JOB ITEM:
Wherever the word "Study" appears in the entries, copy the whole line.

* * * *

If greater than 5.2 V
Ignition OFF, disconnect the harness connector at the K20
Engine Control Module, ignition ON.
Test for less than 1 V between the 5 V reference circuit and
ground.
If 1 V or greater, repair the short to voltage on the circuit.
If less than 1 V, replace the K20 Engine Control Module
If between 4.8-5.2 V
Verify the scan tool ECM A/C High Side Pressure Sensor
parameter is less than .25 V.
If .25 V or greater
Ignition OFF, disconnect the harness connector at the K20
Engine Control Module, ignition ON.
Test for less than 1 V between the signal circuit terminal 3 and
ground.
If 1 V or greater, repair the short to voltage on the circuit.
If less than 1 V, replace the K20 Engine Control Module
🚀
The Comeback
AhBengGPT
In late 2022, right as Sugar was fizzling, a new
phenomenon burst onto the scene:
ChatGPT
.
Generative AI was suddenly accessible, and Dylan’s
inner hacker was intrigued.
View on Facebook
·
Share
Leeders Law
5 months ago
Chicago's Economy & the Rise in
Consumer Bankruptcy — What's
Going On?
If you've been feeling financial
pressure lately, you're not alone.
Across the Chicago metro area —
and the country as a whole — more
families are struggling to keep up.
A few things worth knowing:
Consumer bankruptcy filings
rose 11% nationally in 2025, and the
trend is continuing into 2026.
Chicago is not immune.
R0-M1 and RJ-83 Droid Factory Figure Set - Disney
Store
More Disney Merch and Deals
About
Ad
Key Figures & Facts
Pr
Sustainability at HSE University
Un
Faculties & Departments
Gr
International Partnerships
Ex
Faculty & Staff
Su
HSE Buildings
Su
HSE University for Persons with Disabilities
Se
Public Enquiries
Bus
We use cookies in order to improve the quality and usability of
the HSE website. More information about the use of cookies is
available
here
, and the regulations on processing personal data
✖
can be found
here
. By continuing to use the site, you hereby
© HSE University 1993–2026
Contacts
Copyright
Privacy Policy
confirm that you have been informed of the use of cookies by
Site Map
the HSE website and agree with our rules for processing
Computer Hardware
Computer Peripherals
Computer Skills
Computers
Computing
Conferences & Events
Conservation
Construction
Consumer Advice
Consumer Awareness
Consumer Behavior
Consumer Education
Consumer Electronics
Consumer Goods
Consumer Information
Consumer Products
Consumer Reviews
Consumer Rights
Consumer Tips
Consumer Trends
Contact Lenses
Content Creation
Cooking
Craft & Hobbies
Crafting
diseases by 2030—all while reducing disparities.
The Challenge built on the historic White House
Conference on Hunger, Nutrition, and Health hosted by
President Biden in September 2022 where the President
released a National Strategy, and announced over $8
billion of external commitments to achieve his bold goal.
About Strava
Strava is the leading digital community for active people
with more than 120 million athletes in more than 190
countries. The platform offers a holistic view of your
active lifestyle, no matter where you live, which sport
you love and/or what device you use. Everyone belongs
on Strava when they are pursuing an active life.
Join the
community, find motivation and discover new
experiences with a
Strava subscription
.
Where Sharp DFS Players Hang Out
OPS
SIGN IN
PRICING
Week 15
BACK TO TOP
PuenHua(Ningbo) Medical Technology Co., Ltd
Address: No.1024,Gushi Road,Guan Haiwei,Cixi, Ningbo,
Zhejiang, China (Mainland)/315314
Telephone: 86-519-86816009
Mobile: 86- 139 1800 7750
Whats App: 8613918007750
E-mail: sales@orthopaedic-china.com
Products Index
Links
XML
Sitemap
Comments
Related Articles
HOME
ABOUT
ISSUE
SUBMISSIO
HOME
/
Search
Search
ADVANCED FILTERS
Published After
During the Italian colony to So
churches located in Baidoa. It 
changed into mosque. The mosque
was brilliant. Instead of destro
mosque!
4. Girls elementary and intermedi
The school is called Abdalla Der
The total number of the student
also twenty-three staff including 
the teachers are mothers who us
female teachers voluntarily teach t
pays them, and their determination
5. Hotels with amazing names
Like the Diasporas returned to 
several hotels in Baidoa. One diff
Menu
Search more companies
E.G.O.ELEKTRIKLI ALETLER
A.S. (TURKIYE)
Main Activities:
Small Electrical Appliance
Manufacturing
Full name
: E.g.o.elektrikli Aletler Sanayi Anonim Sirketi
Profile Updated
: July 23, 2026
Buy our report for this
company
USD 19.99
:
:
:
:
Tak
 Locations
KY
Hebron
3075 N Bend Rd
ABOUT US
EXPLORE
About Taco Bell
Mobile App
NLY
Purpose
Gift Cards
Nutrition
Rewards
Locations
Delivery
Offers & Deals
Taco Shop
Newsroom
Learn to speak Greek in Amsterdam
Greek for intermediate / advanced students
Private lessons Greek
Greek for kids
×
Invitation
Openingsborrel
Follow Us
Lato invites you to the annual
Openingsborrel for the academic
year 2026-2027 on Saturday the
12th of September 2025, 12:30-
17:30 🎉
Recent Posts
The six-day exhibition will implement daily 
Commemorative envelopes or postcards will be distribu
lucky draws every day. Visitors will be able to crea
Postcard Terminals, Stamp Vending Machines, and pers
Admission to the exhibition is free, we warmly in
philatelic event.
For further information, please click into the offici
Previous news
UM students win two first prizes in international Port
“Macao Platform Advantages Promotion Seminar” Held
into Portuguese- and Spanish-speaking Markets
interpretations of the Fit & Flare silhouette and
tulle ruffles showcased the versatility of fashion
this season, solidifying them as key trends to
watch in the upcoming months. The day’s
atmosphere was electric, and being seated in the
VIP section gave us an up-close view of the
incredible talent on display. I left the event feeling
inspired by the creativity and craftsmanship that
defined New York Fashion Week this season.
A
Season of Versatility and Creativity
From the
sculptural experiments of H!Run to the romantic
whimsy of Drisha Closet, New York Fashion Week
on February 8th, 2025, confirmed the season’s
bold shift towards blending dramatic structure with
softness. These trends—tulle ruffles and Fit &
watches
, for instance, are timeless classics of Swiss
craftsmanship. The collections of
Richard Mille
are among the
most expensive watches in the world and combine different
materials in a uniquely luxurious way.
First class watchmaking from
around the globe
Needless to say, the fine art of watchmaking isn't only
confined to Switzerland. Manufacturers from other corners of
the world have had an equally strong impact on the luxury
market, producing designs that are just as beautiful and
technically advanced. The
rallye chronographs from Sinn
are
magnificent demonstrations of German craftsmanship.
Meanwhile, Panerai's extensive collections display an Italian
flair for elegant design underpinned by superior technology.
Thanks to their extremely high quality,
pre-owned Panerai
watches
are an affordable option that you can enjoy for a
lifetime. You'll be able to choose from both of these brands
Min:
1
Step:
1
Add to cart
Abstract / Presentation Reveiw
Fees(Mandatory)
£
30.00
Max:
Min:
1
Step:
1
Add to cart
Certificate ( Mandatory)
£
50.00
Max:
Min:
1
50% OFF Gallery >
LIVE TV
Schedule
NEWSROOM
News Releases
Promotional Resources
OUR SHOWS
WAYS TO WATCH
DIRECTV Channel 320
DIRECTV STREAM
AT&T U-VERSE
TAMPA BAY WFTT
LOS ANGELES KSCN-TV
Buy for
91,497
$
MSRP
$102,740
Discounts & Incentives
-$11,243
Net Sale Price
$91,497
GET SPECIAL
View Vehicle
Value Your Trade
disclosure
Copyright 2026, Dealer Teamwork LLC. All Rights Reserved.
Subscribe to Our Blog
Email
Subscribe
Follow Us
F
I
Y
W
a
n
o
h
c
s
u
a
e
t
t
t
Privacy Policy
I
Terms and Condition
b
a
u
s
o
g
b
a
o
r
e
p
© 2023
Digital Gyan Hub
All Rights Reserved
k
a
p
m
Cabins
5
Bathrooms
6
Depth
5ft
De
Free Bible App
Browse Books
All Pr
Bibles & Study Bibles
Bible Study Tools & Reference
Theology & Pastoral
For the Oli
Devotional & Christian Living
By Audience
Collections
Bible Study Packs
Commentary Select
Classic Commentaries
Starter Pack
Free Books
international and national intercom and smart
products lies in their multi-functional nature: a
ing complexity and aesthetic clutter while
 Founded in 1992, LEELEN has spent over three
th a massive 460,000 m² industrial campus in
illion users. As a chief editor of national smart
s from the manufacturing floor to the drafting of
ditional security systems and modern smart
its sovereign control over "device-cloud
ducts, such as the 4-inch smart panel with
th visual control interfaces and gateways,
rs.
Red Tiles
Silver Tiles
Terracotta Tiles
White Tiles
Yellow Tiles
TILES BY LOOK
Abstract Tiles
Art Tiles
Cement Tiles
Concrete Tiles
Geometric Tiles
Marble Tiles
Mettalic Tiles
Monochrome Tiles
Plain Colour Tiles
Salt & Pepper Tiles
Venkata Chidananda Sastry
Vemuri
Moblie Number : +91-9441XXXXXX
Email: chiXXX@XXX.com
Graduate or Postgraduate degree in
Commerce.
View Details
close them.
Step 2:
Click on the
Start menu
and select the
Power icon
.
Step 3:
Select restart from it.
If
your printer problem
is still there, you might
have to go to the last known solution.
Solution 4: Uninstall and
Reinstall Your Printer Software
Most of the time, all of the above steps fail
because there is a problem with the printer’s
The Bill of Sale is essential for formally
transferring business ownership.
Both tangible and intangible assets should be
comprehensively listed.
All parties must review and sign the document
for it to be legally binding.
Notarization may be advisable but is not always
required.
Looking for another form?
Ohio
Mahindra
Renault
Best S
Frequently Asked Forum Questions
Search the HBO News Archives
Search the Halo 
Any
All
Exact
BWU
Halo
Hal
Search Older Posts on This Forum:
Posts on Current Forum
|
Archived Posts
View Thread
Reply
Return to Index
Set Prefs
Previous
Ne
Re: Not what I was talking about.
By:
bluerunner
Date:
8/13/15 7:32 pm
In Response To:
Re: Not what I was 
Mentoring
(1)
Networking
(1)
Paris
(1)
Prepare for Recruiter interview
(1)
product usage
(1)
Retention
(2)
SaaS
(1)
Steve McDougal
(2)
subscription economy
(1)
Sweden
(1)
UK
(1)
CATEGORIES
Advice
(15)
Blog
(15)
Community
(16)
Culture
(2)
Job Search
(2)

* * * *

WRITTEN REPLY:
Bibles & Study Bibles
Bible Study Tools & Reference
Bible Study Packs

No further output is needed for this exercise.